Exercise input:
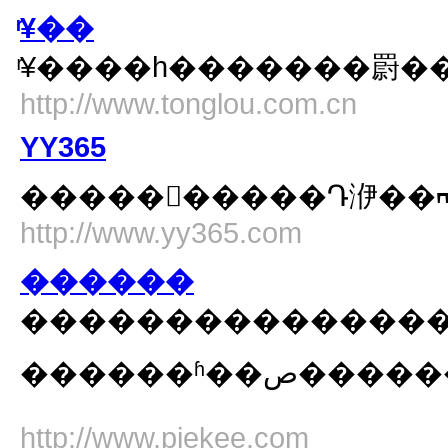
ͬ¥��
ͬ¥����һ�������罻
http://www.tonglou.com.cn
YY365
����������Դ洢��ᡢ
http://www.yy365.com
������
���������������������ߵ�������
������
http://www.piekee.com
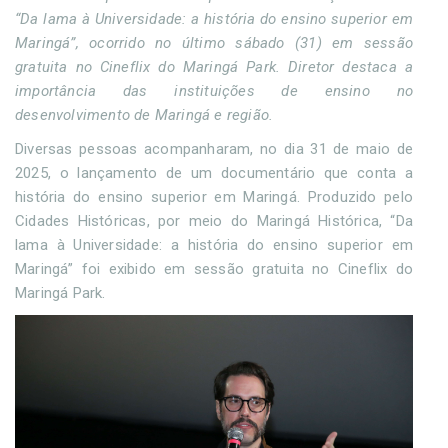
“Da lama à Universidade: a história do ensino superior em
Maringá”, ocorrido no último sábado (31) em sessão
gratuita no Cineflix do Maringá Park. Diretor destaca a
importância das instituições de ensino no
desenvolvimento de Maringá e região.
Diversas pessoas acompanharam, no dia 31 de maio de
2025, o lançamento de um documentário que conta a
história do ensino superior em Maringá. Produzido pelo
Cidades Históricas, por meio do Maringá Histórica, “Da
lama à Universidade: a história do ensino superior em
Maringá” foi exibido em sessão gratuita no Cineflix do
Maringá Park.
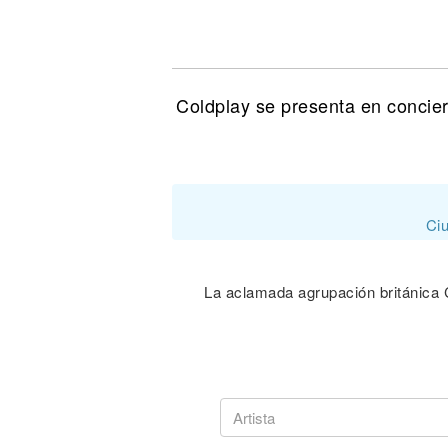
Noticias
Coldplay se presenta en concier
Ciu
La aclamada agrupación británica C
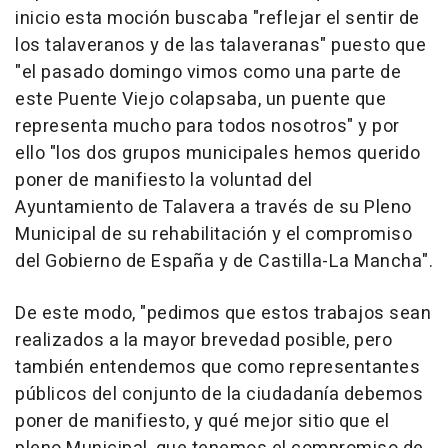
inicio esta moción buscaba "reflejar el sentir de
los talaveranos y de las talaveranas" puesto que
"el pasado domingo vimos como una parte de
este Puente Viejo colapsaba, un puente que
representa mucho para todos nosotros" y por
ello "los dos grupos municipales hemos querido
poner de manifiesto la voluntad del
Ayuntamiento de Talavera a través de su Pleno
Municipal de su rehabilitación y el compromiso
del Gobierno de España y de Castilla-La Mancha".
De este modo, "pedimos que estos trabajos sean
realizados a la mayor brevedad posible, pero
también entendemos que como representantes
públicos del conjunto de la ciudadanía debemos
poner de manifiesto, y qué mejor sitio que el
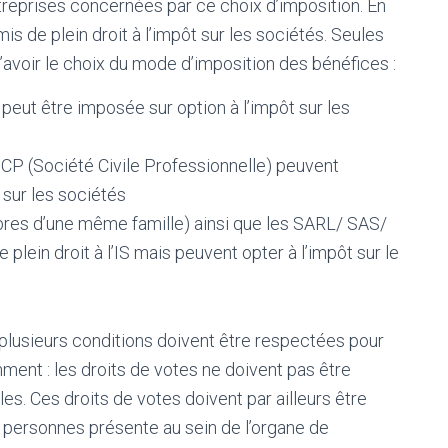
ntreprises concernées par ce choix d’imposition. En
s de plein droit à l’impôt sur les sociétés. Seules
’avoir le choix du mode d’imposition des bénéfices :
peut être imposée sur option à l’impôt sur les
SCP (Société Civile Professionnelle) peuvent
 sur les sociétés
bres d’une même famille) ainsi que les SARL/ SAS/
lein droit à l’IS mais peuvent opter à l’impôt sur le
lusieurs conditions doivent être respectées pour
mment : les droits de votes ne doivent pas être
s. Ces droits de votes doivent par ailleurs être
 personnes présente au sein de l’organe de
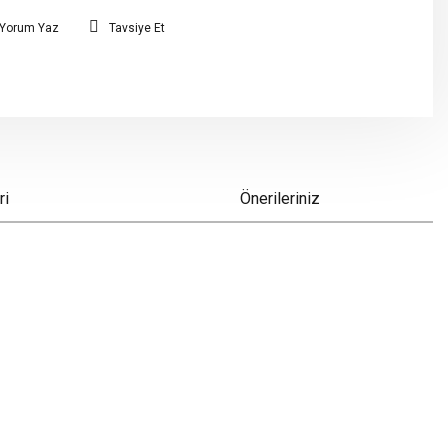
Yorum Yaz
Tavsiye Et
ri
Önerileriniz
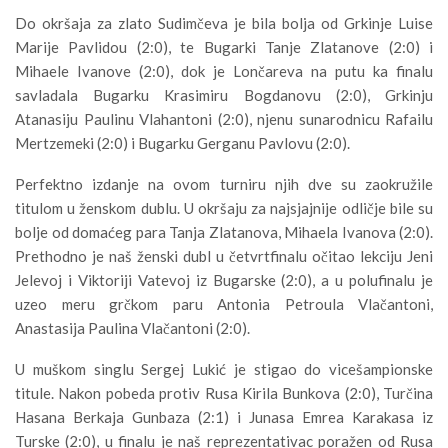
Do okršaja za zlato Sudimčeva je bila bolja od Grkinje Luise
Marije Pavlidou (2:0), te Bugarki Tanje Zlatanove (2:0) i
Mihaele Ivanove (2:0), dok je Lončareva na putu ka finalu
savladala Bugarku Krasimiru Bogdanovu (2:0), Grkinju
Atanasiju Paulinu Vlahantoni (2:0), njenu sunarodnicu Rafailu
Mertzemeki (2:0) i Bugarku Gerganu Pavlovu (2:0).
Perfektno izdanje na ovom turniru njih dve su zaokružile
titulom u ženskom dublu. U okršaju za najsjajnije odličje bile su
bolje od domaćeg para Tanja Zlatanova, Mihaela Ivanova (2:0).
Prethodno je naš ženski dubl u četvrtfinalu očitao lekciju Jeni
Jelevoj i Viktoriji Vatevoj iz Bugarske (2:0), a u polufinalu je
uzeo meru grčkom paru Antonia Petroula Vlačantoni,
Anastasija Paulina Vlačantoni (2:0).
U muškom singlu Sergej Lukić je stigao do vicešampionske
titule. Nakon pobeda protiv Rusa Kirila Bunkova (2:0), Turčina
Hasana Berkaja Gunbaza (2:1) i Junasa Emrea Karakasa iz
Turske (2:0), u finalu je naš reprezentativac poražen od Rusa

What you are asked to do: Output, from the data above, the lines from the line with "Atanasiju Paulinu Vlahantoni" to the line with "Jelevoj i Viktoriji" exactly as they stand, both ends included and nothing else.

Written solution:
Atanasiju Paulinu Vlahantoni (2:0), njenu sunarodnicu Rafailu
Mertzemeki (2:0) i Bugarku Gerganu Pavlovu (2:0).
Perfektno izdanje na ovom turniru njih dve su zaokružile
titulom u ženskom dublu. U okršaju za najsjajnije odličje bile su
bolje od domaćeg para Tanja Zlatanova, Mihaela Ivanova (2:0).
Prethodno je naš ženski dubl u četvrtfinalu očitao lekciju Jeni
Jelevoj i Viktoriji Vatevoj iz Bugarske (2:0), a u polufinalu je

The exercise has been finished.